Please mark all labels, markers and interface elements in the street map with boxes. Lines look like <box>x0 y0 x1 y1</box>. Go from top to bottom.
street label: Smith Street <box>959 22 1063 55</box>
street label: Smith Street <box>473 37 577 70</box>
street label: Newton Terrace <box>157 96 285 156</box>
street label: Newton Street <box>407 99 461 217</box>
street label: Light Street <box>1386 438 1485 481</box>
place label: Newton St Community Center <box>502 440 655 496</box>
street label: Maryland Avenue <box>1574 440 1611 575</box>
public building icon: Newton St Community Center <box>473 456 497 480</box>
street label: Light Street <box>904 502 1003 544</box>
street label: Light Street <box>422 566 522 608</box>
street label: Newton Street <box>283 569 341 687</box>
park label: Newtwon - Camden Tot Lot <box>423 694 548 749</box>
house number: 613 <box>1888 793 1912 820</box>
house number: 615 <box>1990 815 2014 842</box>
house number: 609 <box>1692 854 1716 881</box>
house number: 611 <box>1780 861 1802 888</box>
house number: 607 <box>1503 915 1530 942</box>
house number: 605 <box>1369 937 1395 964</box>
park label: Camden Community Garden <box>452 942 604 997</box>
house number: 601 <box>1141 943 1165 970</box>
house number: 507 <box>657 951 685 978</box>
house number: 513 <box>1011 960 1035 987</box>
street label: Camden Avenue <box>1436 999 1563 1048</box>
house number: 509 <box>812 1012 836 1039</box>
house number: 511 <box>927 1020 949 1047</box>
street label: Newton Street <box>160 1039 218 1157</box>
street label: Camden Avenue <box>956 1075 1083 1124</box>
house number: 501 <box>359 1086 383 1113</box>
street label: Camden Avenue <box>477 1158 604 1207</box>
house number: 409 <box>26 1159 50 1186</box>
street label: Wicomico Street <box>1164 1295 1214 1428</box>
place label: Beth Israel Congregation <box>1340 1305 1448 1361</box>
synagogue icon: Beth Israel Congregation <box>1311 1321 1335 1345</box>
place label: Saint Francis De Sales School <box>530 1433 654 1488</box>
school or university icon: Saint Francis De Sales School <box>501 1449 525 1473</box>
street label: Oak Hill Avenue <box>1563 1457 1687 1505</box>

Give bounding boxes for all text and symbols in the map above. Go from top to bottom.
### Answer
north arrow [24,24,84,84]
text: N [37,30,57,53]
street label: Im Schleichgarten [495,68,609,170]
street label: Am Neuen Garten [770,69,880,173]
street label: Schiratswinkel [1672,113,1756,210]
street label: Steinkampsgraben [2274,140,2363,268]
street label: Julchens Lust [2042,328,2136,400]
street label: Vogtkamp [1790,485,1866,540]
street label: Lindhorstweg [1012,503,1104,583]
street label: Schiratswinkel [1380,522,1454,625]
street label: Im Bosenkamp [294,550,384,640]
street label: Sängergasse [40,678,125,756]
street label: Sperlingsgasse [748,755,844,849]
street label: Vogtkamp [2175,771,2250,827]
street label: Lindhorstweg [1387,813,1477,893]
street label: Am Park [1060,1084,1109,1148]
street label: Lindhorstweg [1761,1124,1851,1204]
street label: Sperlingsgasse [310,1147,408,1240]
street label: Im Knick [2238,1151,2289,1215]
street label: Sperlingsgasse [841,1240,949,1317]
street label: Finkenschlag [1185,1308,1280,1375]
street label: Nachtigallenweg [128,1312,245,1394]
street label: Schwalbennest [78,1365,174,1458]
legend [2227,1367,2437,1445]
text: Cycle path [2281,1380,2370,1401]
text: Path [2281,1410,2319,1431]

________________________

■ **Task details**: Show all lines in the entries above where the string "Sperlingsgasse" appears.

■ **Response for this exercise**:
street label: Sperlingsgasse [748,755,844,849]
street label: Sperlingsgasse [310,1147,408,1240]
street label: Sperlingsgasse [841,1240,949,1317]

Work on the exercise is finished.